According to the Silver Star award citation, while taking fire from rocket-propelled grenades, mortars and machine guns, Westbrook intentionally placed himself in the line of direct enemy fire without cover and concealment in an effort to engage targets and direct his Afghan peers.

Sgt. 1st. Class Kenneth Westbrook
Sgt. 1st. Class Kenneth Westbrook

He was wounded during the battle, but did not succumb to his injuries for 30 days.

Jonathan Landay, a reporter for McClatchy newspapers who was embedded with the joint force, said the scene was one of the worst he had ever seen.

“Within a few minutes, it was just an unbelievable kill zone,” Landay said. “All the guys who were in there had been veterans of Iraq and Afghanistan, and they had never been caught in such hellacious fire. It was coming from three sides.”

Westbrook was preceded in death by his brother, Sgt.

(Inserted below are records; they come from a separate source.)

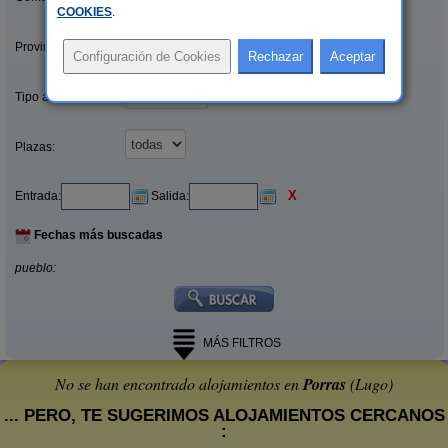
COOKIES
.
Provincias/Islas:
Tipo alquiler:
Plazas:
X
Entrada:
Salida:
Fechas más buscadas
pueblo:
MÁS FILTROS
No se han encontrado alojamientos en
Porras
(Lugo)
... PERO, TE SUGERIMOS ALOJAMIENTOS CERCANOS
:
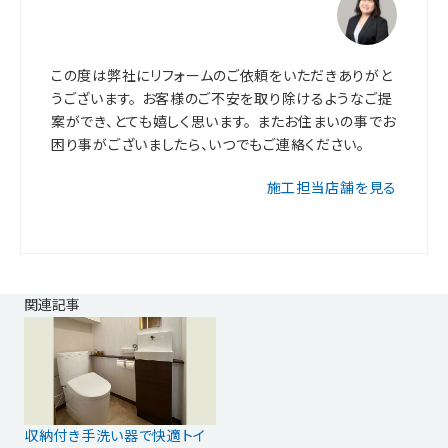
この度は弊社にリフォームのご依頼をいただきありがと
うございます。 お客様のご不安を取り除けるようなご提
案ができ、とても嬉しく思います。 またお住まいの事でお
困り事がございましたら、いつでもご連絡ください。
施工担当店舗を見る
関連記事
収納付き手洗い器で快適トイ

Marshall Westbrook of the 126th Military Police Company, New Mexico Army National Guard, who died Oct. 1, 2005, while serving near Baghdad, Iraq.

Charlene Westbrook said the award helped the family to feel like they were still a part of the Army family.

“I just want the Army to know that we’ve been an Army family for 22 years, and when the Army finally gave us this award and it came to light, it almost feels like the biggest family hug we could ever feel,” she said. “It makes me feel proud to be part of the Army family.”

McMaster echoed those sentiments during his remarks.

“To Sgt. 1st Class Westbrook’s family, we will never forget your sacrifice,” he said. “You are forever members of our Army family. We are grateful for the opportunity to be with you and to honor our brother-in-arms. For those of us who have not experienced such a profound loss, it is difficult to imagine what you have endured — the loss of not one, but two Westbrook sons who volunteered to serve their nation and made the ultimate sacrifice.”